Stored data entries
········
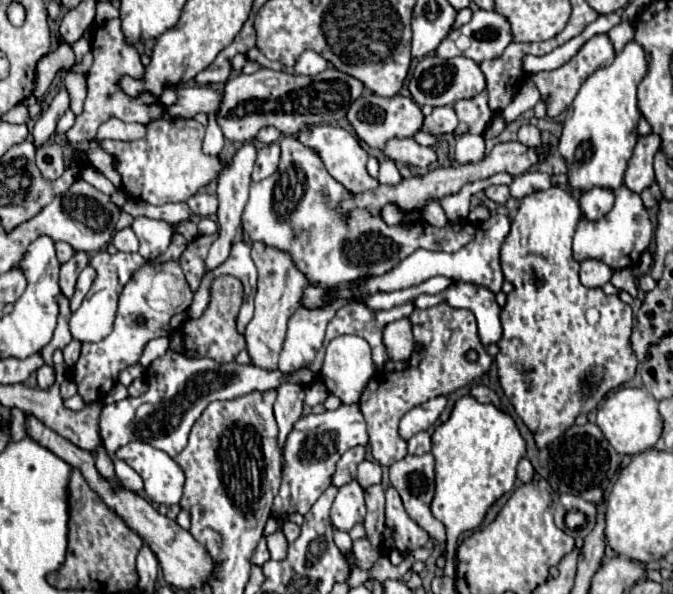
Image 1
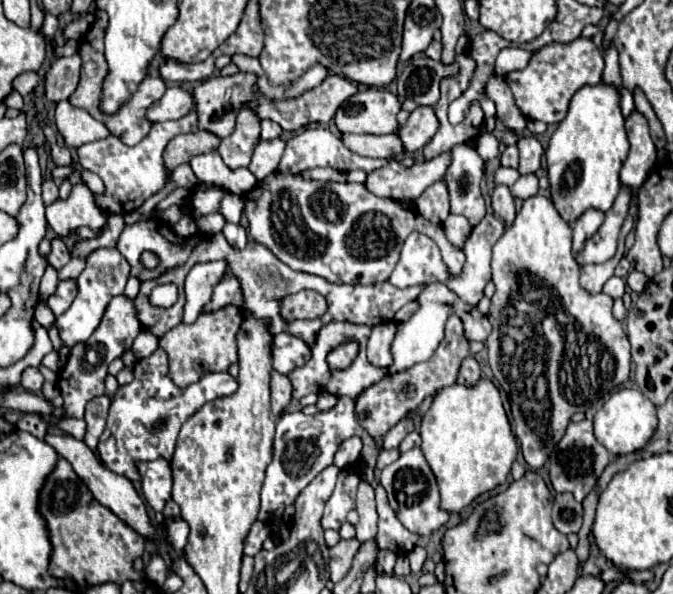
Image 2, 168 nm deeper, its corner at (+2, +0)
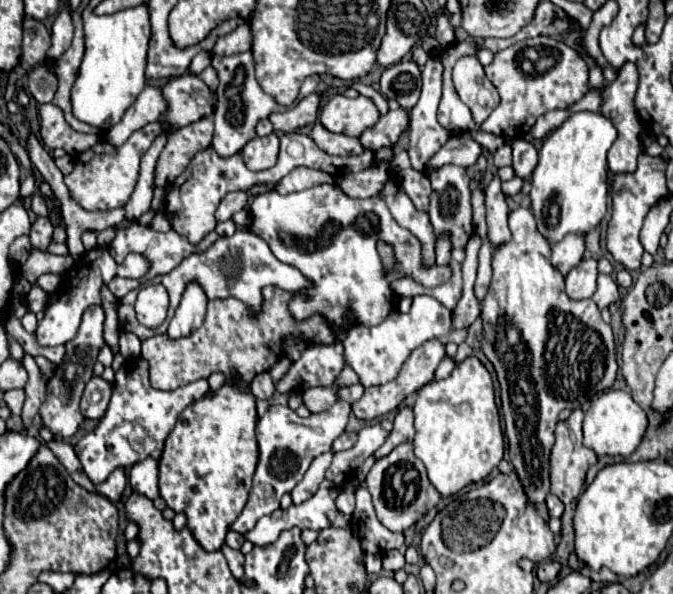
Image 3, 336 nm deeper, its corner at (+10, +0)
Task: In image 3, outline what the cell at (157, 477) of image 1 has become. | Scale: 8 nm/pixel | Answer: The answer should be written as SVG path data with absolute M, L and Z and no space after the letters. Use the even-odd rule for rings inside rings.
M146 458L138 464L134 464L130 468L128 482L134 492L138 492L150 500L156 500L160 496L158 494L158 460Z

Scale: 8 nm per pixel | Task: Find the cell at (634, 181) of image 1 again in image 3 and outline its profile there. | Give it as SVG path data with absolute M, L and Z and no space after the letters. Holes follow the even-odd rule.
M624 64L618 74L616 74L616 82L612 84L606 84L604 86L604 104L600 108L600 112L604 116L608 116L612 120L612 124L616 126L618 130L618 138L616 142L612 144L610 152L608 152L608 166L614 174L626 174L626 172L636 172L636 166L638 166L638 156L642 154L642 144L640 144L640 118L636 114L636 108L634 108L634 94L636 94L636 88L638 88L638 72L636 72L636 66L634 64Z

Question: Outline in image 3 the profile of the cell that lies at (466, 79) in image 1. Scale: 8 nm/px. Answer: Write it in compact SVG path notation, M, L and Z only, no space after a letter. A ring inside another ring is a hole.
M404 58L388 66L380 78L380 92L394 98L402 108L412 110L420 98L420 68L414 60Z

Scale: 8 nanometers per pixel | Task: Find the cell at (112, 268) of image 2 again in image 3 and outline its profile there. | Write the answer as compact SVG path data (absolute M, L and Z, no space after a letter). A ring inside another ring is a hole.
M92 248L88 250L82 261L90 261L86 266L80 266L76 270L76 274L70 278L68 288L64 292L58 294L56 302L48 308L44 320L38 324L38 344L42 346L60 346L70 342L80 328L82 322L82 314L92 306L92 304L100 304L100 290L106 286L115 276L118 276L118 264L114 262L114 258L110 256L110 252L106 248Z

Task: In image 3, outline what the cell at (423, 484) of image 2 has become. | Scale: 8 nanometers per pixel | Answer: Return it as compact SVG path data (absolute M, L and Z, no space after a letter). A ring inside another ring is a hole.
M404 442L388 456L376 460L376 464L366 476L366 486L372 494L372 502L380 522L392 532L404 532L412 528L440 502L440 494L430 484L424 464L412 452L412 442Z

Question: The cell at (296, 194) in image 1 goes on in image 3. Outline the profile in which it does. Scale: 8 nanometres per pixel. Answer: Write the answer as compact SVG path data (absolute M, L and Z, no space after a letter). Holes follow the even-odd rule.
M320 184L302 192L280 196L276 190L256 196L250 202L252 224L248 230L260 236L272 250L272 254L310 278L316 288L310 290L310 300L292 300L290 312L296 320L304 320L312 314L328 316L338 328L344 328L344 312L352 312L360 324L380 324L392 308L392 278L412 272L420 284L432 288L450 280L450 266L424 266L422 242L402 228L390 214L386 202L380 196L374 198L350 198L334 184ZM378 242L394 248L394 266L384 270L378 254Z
········
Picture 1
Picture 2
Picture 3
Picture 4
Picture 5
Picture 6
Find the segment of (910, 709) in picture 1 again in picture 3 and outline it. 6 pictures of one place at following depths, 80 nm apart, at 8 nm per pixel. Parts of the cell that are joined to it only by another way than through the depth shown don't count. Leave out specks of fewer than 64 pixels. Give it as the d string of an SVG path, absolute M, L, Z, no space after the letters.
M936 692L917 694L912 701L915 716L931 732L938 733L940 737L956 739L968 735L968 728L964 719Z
········
## Work task
Throughout the data above, count the lines where the word "corner" occurs, and report that figure alone.

## Answer to this problem
2